▸ **Page images and extracted text**
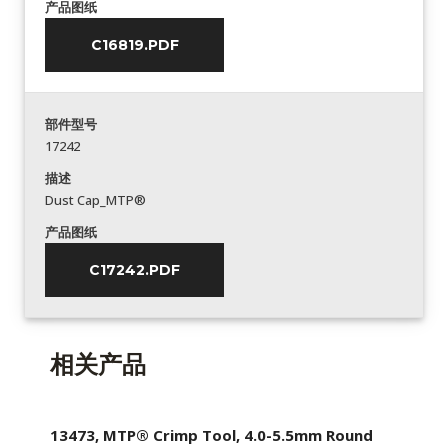
产品图纸
C16819.PDF
部件型号
17242
描述
Dust Cap_MTP®
产品图纸
C17242.PDF
相关产品
13473, MTP® Crimp Tool, 4.0-5.5mm Round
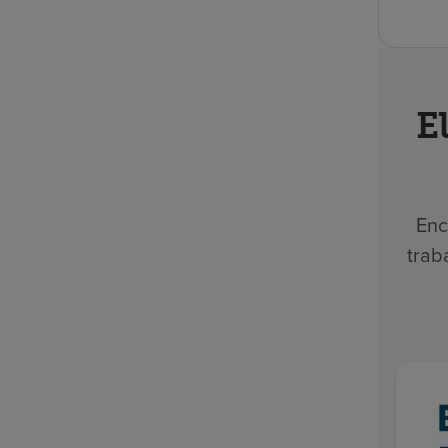
E
Enc
trab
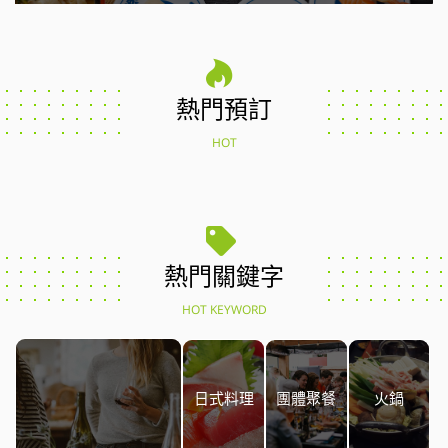
熱門預訂
HOT
熱門關鍵字
HOT KEYWORD
日式料理
團體聚餐
火鍋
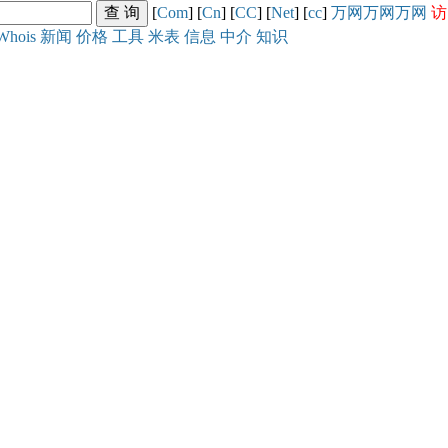
[
Com
] [
Cn
] [
CC
] [
Net
] [
cc
]
万网
万网
万网
访
Whois
新闻
价格
工具
米表
信息
中介
知识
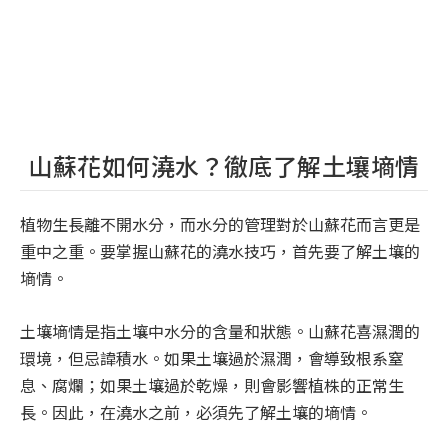
山蘇花如何澆水？徹底了解土壤墒情
植物生長離不開水分，而水分的管理對於山蘇花而言更是
重中之重。要掌握山蘇花的澆水技巧，首先要了解土壤的
墒情。
土壤墒情是指土壤中水分的含量和狀態。山蘇花喜濕潤的
環境，但忌諱積水。如果土壤過於濕潤，會導致根系窒
息、腐爛；如果土壤過於乾燥，則會影響植株的正常生
長。因此，在澆水之前，必須先了解土壤的墒情。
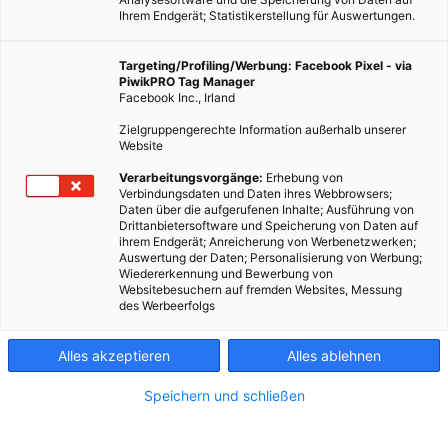
Ihrem Endgerät; Statistikerstellung für Auswertungen.
Targeting/Profiling/Werbung: Facebook Pixel - via
PiwikPRO Tag Manager
Facebook Inc., Irland
Zielgruppengerechte Information außerhalb unserer
Website
Verarbeitungsvorgänge:
Erhebung von
Verbindungsdaten und Daten ihres Webbrowsers;
Daten über die aufgerufenen Inhalte; Ausführung von
Drittanbietersoftware und Speicherung von Daten auf
ihrem Endgerät; Anreicherung von Werbenetzwerken;
Auswertung der Daten; Personalisierung von Werbung;
Wiedererkennung und Bewerbung von
Websitebesuchern auf fremden Websites, Messung
des Werbeerfolgs
Alles akzeptieren
Alles ablehnen
Speichern und schließen
ENERGIEPOLITIK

▸ **Description of the task**
Return every line of text from the material above with no changes, leaving out the pictures.

▸ **Written solution**
产品图纸
C16819.PDF
部件型号
17242
描述
Dust Cap_MTP®
产品图纸
C17242.PDF
相关产品
13473, MTP® Crimp Tool, 4.0-5.5mm Round
E
Enc
trab
熱門預訂
HOT
熱門關鍵字
HOT KEYWORD
日式料理
團體聚餐
火鍋
[
Com
] [
Cn
] [
CC
] [
Net
] [
cc
]
万网
万网
万网
访
Whois
新闻
价格
工具
米表
信息
中介
知识
山蘇花如何澆水？徹底了解土壤墒情
植物生長離不開水分，而水分的管理對於山蘇花而言更是
重中之重。要掌握山蘇花的澆水技巧，首先要了解土壤的
墒情。
土壤墒情是指土壤中水分的含量和狀態。山蘇花喜濕潤的
環境，但忌諱積水。如果土壤過於濕潤，會導致根系窒
息、腐爛；如果土壤過於乾燥，則會影響植株的正常生
長。因此，在澆水之前，必須先了解土壤的墒情。
Ihrem Endgerät; Statistikerstellung für Auswertungen.
Targeting/Profiling/Werbung: Facebook Pixel - via
PiwikPRO Tag Manager
Facebook Inc., Irland
Zielgruppengerechte Information außerhalb unserer
Website
Verarbeitungsvorgänge:
Erhebung von
Verbindungsdaten und Daten ihres Webbrowsers;
Daten über die aufgerufenen Inhalte; Ausführung von
Drittanbietersoftware und Speicherung von Daten auf
ihrem Endgerät; Anreicherung von Werbenetzwerken;
Auswertung der Daten; Personalisierung von Werbung;
Wiedererkennung und Bewerbung von
Websitebesuchern auf fremden Websites, Messung
des Werbeerfolgs
Alles akzeptieren
Alles ablehnen
Speichern und schließen
ENERGIEPOLITIK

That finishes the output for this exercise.